The Host Cell's ER Proteostasis Network Shapes HIV Envelope Mutational Tolerance

Buffering of deleterious mutations by molecular chaperones and degradation of misfolding or aggregation-prone proteins by quality control systems are both major factors that can impact the mutational tolerance of an evolving protein. The impacts of the proteostasis network on protein mutational tolerance are not limited to just endogenous clients. Host proteostasis components can also shape the mutational tolerance of rapidly evolving pathogen proteins, ultimately defining the accessible mutational landscape. Here, we test the hypothesis that the composition of the host cell's endoplasmic reticulum (ER) proteostasis network shapes the mutational tolerance of human immunodeficiency virus 1 (HIV) envelope (Env), a membrane glycoprotein that folds and matures in the host cell's secretory pathway.

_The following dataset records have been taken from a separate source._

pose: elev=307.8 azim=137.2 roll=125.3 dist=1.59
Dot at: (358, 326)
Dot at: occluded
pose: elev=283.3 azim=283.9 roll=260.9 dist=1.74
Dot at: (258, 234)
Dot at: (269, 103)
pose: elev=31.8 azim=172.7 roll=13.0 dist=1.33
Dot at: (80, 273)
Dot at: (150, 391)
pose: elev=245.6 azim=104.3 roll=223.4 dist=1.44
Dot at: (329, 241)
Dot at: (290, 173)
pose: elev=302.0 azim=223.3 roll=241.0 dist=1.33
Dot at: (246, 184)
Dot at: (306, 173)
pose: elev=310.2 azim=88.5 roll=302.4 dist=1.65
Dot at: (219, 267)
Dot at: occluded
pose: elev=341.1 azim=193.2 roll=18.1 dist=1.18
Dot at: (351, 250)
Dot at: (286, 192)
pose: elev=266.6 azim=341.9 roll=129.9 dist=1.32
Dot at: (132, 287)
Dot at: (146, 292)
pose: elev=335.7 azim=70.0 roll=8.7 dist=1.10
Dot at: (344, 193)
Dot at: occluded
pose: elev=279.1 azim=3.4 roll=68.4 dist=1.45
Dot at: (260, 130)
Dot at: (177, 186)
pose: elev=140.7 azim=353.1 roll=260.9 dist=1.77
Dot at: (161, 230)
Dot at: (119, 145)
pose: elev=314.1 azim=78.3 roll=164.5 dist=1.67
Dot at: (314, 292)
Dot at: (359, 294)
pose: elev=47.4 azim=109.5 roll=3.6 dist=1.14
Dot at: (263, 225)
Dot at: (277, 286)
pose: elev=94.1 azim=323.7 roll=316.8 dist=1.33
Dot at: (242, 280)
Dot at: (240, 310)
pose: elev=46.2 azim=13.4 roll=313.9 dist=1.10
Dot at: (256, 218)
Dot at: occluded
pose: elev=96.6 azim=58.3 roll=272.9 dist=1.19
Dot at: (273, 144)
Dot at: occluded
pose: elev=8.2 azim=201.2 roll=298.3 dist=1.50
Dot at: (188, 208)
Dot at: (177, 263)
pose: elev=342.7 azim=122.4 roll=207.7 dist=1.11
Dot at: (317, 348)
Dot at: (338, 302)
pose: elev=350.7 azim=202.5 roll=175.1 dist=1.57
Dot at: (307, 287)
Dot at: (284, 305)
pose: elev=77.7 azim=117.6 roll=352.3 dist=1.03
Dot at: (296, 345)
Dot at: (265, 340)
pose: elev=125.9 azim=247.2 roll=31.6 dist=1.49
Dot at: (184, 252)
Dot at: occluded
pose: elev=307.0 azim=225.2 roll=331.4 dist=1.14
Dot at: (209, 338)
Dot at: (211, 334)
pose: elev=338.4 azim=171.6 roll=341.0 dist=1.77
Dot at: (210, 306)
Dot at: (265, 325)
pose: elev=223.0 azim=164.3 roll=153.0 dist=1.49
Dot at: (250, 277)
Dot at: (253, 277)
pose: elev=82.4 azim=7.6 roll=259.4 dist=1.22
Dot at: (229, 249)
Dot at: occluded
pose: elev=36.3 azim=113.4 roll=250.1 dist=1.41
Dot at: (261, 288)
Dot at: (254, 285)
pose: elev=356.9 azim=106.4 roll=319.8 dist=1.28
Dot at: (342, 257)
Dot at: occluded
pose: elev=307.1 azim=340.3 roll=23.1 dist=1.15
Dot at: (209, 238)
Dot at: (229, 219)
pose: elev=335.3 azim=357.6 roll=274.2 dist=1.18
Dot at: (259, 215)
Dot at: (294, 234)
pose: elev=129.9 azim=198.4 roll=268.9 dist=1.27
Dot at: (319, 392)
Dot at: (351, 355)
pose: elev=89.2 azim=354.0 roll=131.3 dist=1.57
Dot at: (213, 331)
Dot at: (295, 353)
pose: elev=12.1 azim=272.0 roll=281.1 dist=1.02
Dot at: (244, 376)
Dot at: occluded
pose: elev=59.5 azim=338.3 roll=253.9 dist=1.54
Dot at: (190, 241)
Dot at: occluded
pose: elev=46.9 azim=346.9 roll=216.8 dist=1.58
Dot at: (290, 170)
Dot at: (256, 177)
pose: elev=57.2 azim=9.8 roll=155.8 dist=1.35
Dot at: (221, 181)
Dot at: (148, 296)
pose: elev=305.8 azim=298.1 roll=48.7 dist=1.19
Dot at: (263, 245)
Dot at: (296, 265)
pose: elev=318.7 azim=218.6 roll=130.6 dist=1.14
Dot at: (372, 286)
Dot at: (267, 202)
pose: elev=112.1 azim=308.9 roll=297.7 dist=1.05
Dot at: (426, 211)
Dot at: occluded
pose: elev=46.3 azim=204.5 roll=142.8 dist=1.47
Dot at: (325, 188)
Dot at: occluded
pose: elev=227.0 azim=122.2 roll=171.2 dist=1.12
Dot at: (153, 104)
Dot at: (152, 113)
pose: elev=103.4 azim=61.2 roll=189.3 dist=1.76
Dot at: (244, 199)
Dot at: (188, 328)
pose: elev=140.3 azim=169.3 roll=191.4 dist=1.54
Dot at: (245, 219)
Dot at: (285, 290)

We apply chemical genetic methods to activate the IRE1-XBP1s and/or the ATF6 transcriptional arms of the unfolded protein response independent of ER stress. We then quantitatively assess the impact of the resulting altered host cell ER proteostasis environments on the relative enrichment of all Env single amino acid substitutions using deep mutational scanning. We find that upregulation of host ER proteostasis factors, particularly those controlled by the IRE1-XBP1s transcriptional arm of the UPR, globally reduces the mutational tolerance of HIV Env. The effects of ATF6 activation are less global, but still significant at particular Env sites. The impact of the XBP1s-induced ER proteostasis environment is disparate for diverse structural elements of Env. Highly conserved, functionally important Env regions generally exhibit the largest decreases in mutational tolerance upon XBP1s activation. In contrast, specific regions of Env, including regions targeted by broadly neutralizing antibodies, display greatly enhanced mutational tolerance when XBP1s is activated, hinting at a role for host ER proteostasis network hijacking in potentiating adaptive immune system escape. Altogether, these data reveal a new set of host factors that specifically shape the mutational space accessible to HIV Env and, more generally, provide compelling evidence that UPR-regulated proteostasis mechanisms play critical roles in membrane protein evolution.